Sin embargo, la idea de que la historia se repite es un espejismo. Lo que se repiten son determinadas conductas. Además, si la historia de verdad tendiera a replicarse, ¿por qué habría de hacerlo sólo dos veces y no muchas más, tal vez infinitas?
La historia no es una repetición interminable, aunque pueda parecerlo; mucho menos tal repetición se limitaría a dos partes claramente definidas. La historia es un continuo demasiado largo y complejo como para reducirlo a la idea de la repetición acotada en dos mitades, dos películas: la original y la pésima secuela.
«La necesidad de los líderes izquierdistas de mantener la lucha contra el capitalismo los ha llevado a abanderar hipótesis delirantes»
Lo que sí es cierto es que la historia puede tender a degradarse a lo largo de sus numerosos ciclos, sobre todo cuando las personas y los líderes políticos se resisten a aceptar que el momento histórico está cambiando o que ya ha cambiado, y se empeñan en prorrogarlo estableciendo nuevos mitos que prolonguen los ya amortizados. Es ahí, si acaso, donde los nuevos aspirantes a protagonistas de la historia y sus respectivas recreaciones degeneran en pantomimas.
Esto es muy probablemente lo que está sucediendo con la izquierda o, según la traslación a la política del marketing de nichos, con las izquierdas, porque ahora hay una izquierda a la medida de cada consumidor progresista. La necesidad, por la propia supervivencia y el medro de los líderes izquierdistas, de mantener la lucha contra el capitalismo, el mitológico neoliberalismo y sus infernales mercados, los ha llevado a abanderar teorías —más bien hipótesis delirantes— que modernizaran su lucha conservando el hálito de la vieja. Así se explica que, de la lucha por la igualdad de clases, la izquierda pasara a la lucha de la igualdad de géneros; y más recientemente, de la lucha por la dignidad del ser humano a la salvación del planeta; esto es, la lucha por la dignidad de la madre Naturaleza, en perjuicio de la dignidad humana y sus necesidades.
Se podrá disentir de las ideas o maneras, pero la izquierda antaño tuvo su sentido, su razón de ser. Y lo tuvo precisamente porque el mundo estaba cambiando de manera acelerada. Se trataba entonces de un gran cambio que no tenía precedentes: la Revolución Industrial. Esta revolución que no surgió de ideólogo alguno, sino que fue espontánea y cooperativa, provocó transformaciones profundas en la vida de millones de personas. Y como los grandes saltos del progreso nunca están exentos de peligros, alguien debía vigilar y pelear para que la Revolución Industrial no degenerara en atentados contra la dignidad humana. Fue necesario contraponer principios de justicia y derechos para que el auge de la industrialización, con sus factorías y trabajos masificados, no acabara alienando a las personas.

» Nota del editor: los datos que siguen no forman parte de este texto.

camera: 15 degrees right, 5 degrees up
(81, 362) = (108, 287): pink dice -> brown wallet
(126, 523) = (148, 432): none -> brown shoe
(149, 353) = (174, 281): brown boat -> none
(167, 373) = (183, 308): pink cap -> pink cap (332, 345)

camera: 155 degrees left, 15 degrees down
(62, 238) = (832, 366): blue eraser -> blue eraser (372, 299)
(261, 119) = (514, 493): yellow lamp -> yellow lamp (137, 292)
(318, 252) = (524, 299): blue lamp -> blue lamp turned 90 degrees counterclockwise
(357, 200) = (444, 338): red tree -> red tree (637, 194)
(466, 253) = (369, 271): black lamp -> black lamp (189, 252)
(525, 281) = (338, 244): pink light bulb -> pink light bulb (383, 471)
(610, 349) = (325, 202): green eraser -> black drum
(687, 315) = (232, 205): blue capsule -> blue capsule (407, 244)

Y las mujeres no podían quedar al margen del establecimiento de esos nuevos derechos ni de su lucha.
Personajes como Emmeline Pankhurst, Susan B. Anthony, Clara Campoamor, Millicent Fawcett o Alice Paul fueron verdaderas heroínas de su tiempo. Se enfrentaron a desafíos verdaderos y pelearon por causas justas, necesarias, apremiantes. Su beligerancia fue auténtica. Sin embargo, sus sucesoras y aliades, gracias a estas viejas feministas, han podido vivir en un mundo mucho más justo, con derechos asentados y leyes que ponen gran empeño en que toda persona, independientemente de su sexo, creencias religiosas, color de piel u origen, esté salvaguardada y pueda ejercer esos derechos en pie de igualdad con el resto.

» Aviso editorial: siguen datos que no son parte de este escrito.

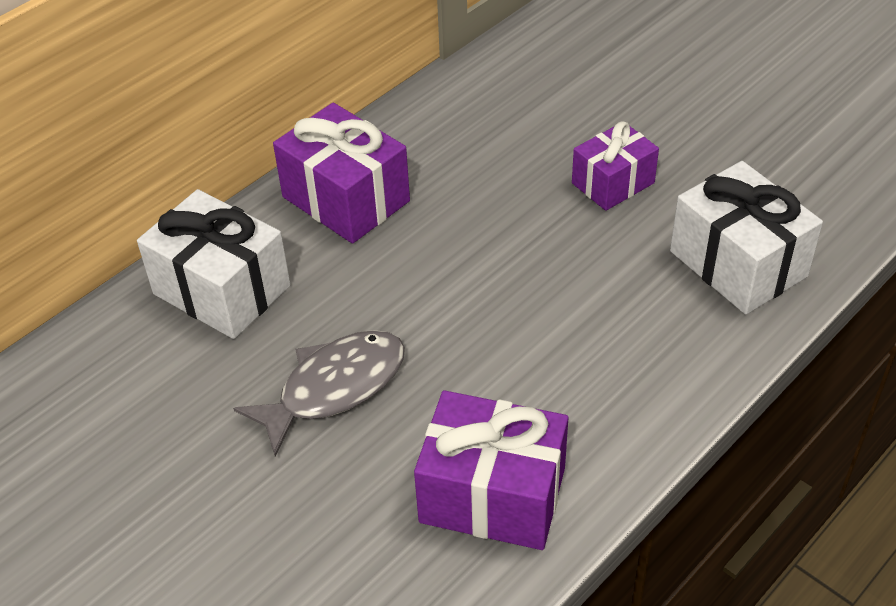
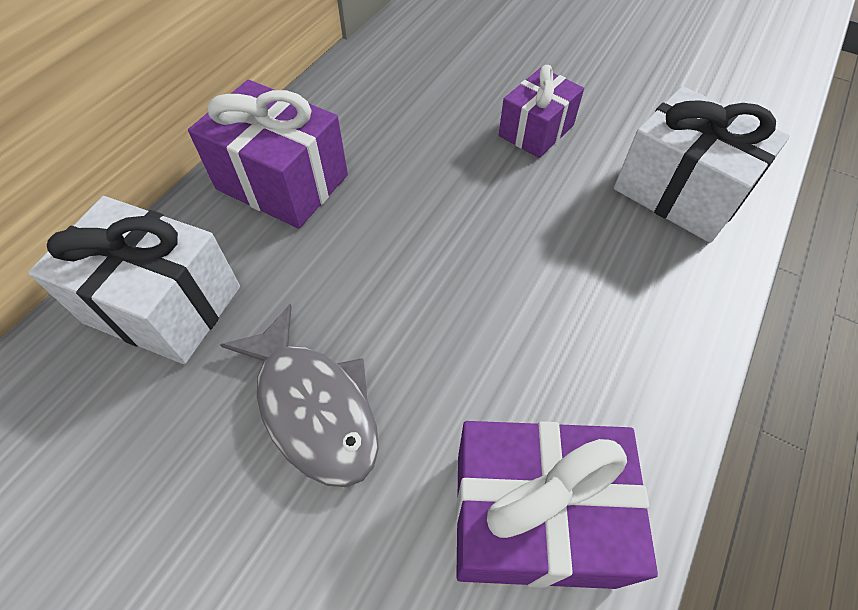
camera: 15 degrees left, 10 degrees up
(334, 388) = (313, 406): grey fish -> grey fish turned 105 degrees clockwise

«Afirmar que lo conseguido palidece frente a lo que aún queda por lograr, implica negar los méritos del viejo feminismo»
Negar estos logros, afirmando que lo conseguido palidece frente a lo que aún queda por lograr, implica negar los méritos del viejo feminismo, pero sobre todo supone despreciar el esfuerzo y los riesgos asumidos por las mujeres del pasado.
Afirmar, por ejemplo, que Irene Montero será recordada como la Campoamor de nuestro tiempo es la demostración de la banalización que denuncio. Pues Montero no sólo no ha tenido que sobreponerse a una sociedad machista, sino que su inmerecido protagonismo político y sus más que generosos ingresos se deben en buena medida, no a sus méritos, sino al patrocinio de un hombre: su pareja, Pablo Iglesias.
Es en este contexto de banalización del feminismo que el caso Errejón se convierte en la punta del iceberg de una monumental farsa. Las izquierdas, que ante los graves problemas de la sociedad actual demuestran ser bastante peor que inoperantes, agravadoras y falsarias, se han visto desnudadas en sus hipocresías, vicios y promiscuidades ante la mirada divertida de unos y estupefacta de otros, los más ingenuos.
La incapacidad de las izquierdas de aceptar, más que por ideología, por los intereses particulares de sus líderes y bases, que nuestros desafíos no son los mismos que los de las Pankhurst y Campoamor, puede llevar a dar por cierto que la historia tiende a repetirse como farsa. Pero sigue siendo un espejismo. Tal vez se estén parodiando luchas del pasado. Pero estas parodias se circunscriben a la impostura de los errejones, iglesias y monteros, y a todos los que han hecho de la farsa su medio de vida. La historia, la auténtica, hace tiempo que discurre por otros derroteros más veraces y severos.
«Los desafíos de hoy no son el machismo ni el capitalismo. Son el invierno demográfico, el decrecimiento económico y el envejecimiento»
Los desafíos de hoy no son el machismo ni el capitalismo. Son, en orden de importancia, el invierno demográfico, el decrecimiento económico y el envejecimiento acelerado. Estos asuntos resultan extremadamente complejos como para resolverse mediante «justicias sociales» o planteamientos ideológicos bipolares. Además, parece que la historia se ha conjurado para ser imparodiable, porque dos de estos desafíos no tienen precedentes.
Justo cuando el Gobierno, acorralado por la corrupción galopante, más empeño ponía en prevenirnos sobre los bulos, desinformaciones y mentiras que, según dicen sus ministros, tratan desestabilizarlo, descubrimos que quienes lo arman y sostienen llevan décadas viviendo del cuento, acostándose unos con otros, promoviendo el concubinato y la ley del silencio.
Sólo faltaba para certificar que todo en las izquierdas es mentira que Otegi, a propósito de la defenestración de este falso feminismo, «afectado y tocado» por las acusaciones de abusos contra Errejón, declarara haciendo gala de un cinismo mastodóntico que «tenemos monstruos a nuestro lado». Ahí tenemos hablando de monstruos precisamente a quien ha sido parte de la organización que asesinó a 58 mujeres, incluidas tres que estaban embarazadas. ¿Hacen falta más evidencias para asumir que en las izquierdas todo era mentira?